It is thus that the Government of the United States interprets the language of the note of His Majesty’s Principal Secretary of State for Foreign Affairs which accompanies the copy of the order in council which was handed to the Ambassador of the United States near the Government in London and by him transmitted to Washington.
This Government notes with gratification that “wide discretion is afforded to the prize court in dealing with the trade of neutrals in such manner as may in the circumstances be deemed just, and that full provision is made to facilitate claims by persons interested in any goods placed in the custody of the marshal of the prize court under the order”; that “the effect of the order in council is to confer certain powers upon the executive officers of His Majesty’s Government”; and that “the extent to which these powers will be actually exercised and the degree of severity with which the measures of blockade authorized will be put into operation are matters which will [Page 155] depend on the administrative orders issued by the Government and the decisions of the authorities especially charged with the duty of dealing with individual ships and cargoes according to the merits of each case.” This Government further notes with equal satisfaction the declaration of the British Government that “the instructions to be issued by His Majesty’s Government to the fleet and to the customs officials and executive committees concerned will impress upon them the duty of acting with the utmost dispatch consistent with the object in view, and of showing in every case such consideration for neutrals as may be compatible with that object, which is, succinctly stated, to establish a blockade to prevent vessels from carrying goods for or coming from Germany.”

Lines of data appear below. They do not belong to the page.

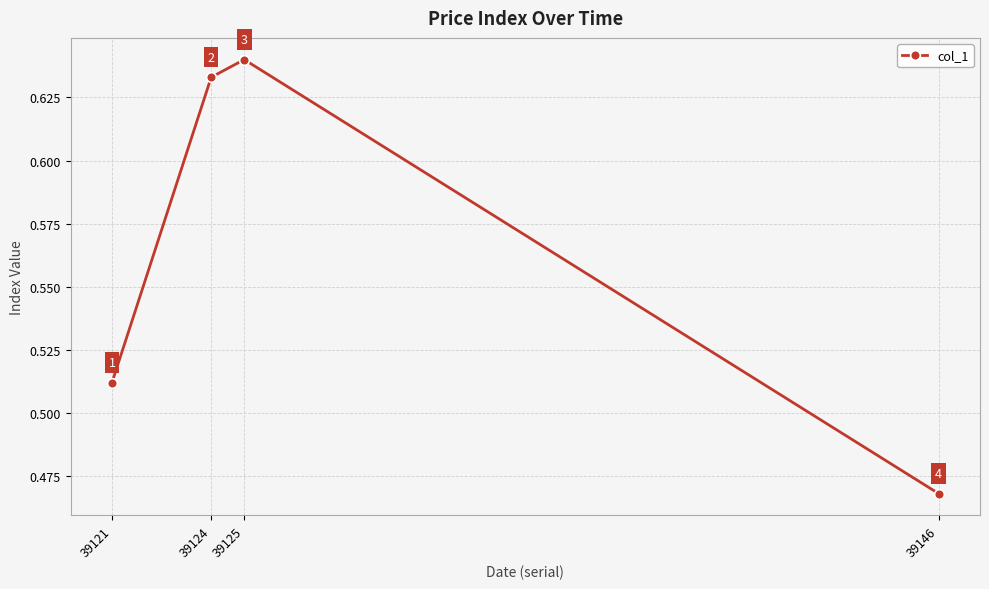

Where is the first local maximum?

39125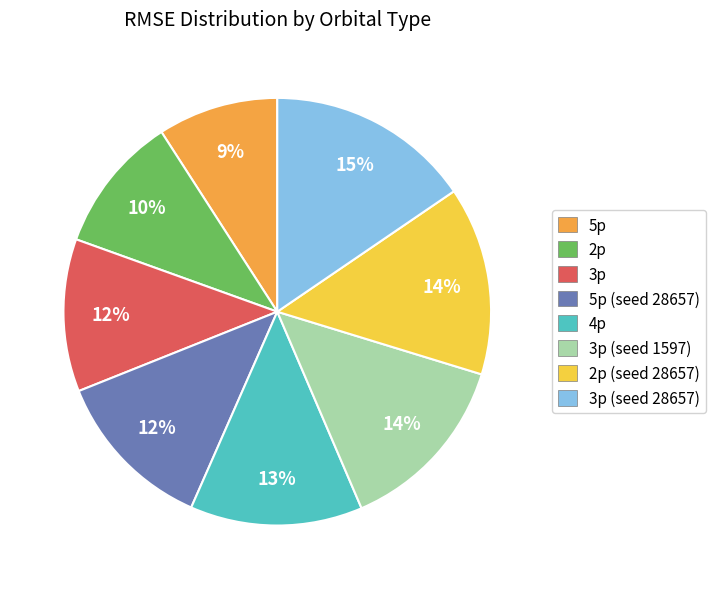

Is there a majority slice in this chart?

No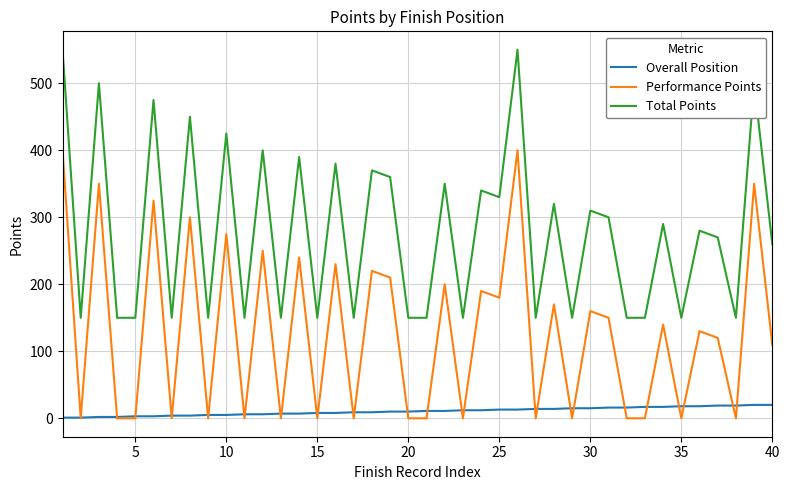

What is the difference between the maximum and minimum values in the Overall Position series?

19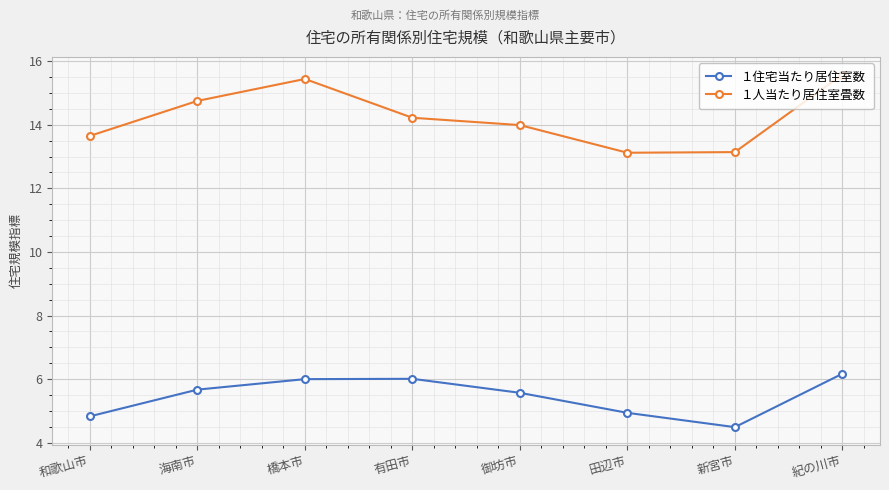

Rank the series by their average value, from lowest to highest.

１住宅当たり居住室数, １人当たり居住室畳数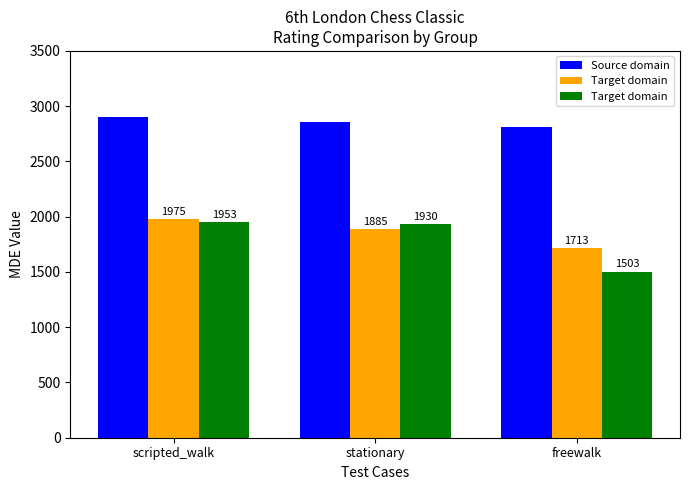

What is the spread (max minus min) of values at scripted_walk?

952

In view of these assurances formally given to this Government, it is confidently expected that the extensive powers conferred by the order in council on the executive officers of the Crown will be restricted by “orders issued by the Government” directing the exercise of their discretionary powers in such a manner as to modify in practical application those provisions of the order in council which, if strictly enforced, would violate neutral rights and interrupt legitimate trade. Relying on the faithful performance of these voluntary assurances by His Majesty’s Government the United States takes it for granted that the approach of American merchantmen to neutral ports situated upon the long line of coast affected by the order in council will not be interfered with when it is known that they do not carry goods which are contraband of war or goods destined to or proceeding from ports within the belligerent territory affected.
The Government of the United States assumes with the greater confidence that His Majesty’s Government will thus adjust their practice to the recognized rules of international law, because it is manifest that the British Government have adopted an extraordinary method of “stopping cargoes destined for or coming from the enemy’s territory,” which, owing to the existence of unusual conditions in modern warfare at sea, it will be difficult to restrict to the limits which have been heretofore required by the law of nations. Though the area of operations is confined to “European waters including the Mediterranean,” so great an area of the high seas is covered and the cordon of ships is so distant from the territory affected that neutral vessels must necessarily pass through the blockading force in order to reach important neutral ports which Great Britain as a belligerent has not the legal right to blockade and which, therefore, it is presumed she has no intention of claiming to blockade. The Scandinavian and Danish ports, for example, are open to American trade. They are also free, so far as the actual enforcement of the order in council is concerned, to carry on trade with German Baltic ports, although it is an essential element of blockade that it bear with equal severity upon all neutrals.
This Government, therefore, infers that the commanders of His Majesty’s ships of war engaged in maintaining the so-called blockade will be instructed to avoid an enforcement of the proposed measures of non-intercourse in such a way as to impose restrictions upon neutral trade more burdensome than those which have been regarded as inevitable when the ports of a belligerent are actually blockaded by the ships of its enemy.[Page 156]
The possibilities of serious interruption of American trade under the order in council are so many, and the methods proposed are so unusual and seem liable to constitute so great an impediment and embarrassment to neutral commerce that the Government of the United States, if the order in council is strictly enforced, apprehends many interferences with its legitimate trade which will impose upon His Majesty’s Government heavy responsibilities for acts of the British authorities clearly subversive of the rights of neutral nations on the high seas. It is, therefore, expected that His Majesty’s Government, having considered these possibilities, will take the steps necessary to avoid them, and, in the event that they should unhappily occur, will be prepared to make full reparation for every act, which under the rules of international law constitutes a violation of neutral rights.
As stated in its communication of October 22, 1914, “This Government will insist that the rights and duties of the United States and its citizens in the present war be defined by the existing rules of international law and the treaties of the United States, irrespective of the provisions of the Declaration of London, and that this Government reserves to itself the right to enter a protest or demand in each case in which those rights and duties so defined are violated, or their free exercise interfered with, by the authorities of the British Government.”
In conclusion you will reiterate to His Majesty’s Government that this statement of the views of the Government of the United States is made in the most friendly spirit, and in accordance with the uniform candor which has characterized the relations of the two Governments in the past, and which has been in large measure the foundation of the peace and amity existing between the two nations without interruption for a century.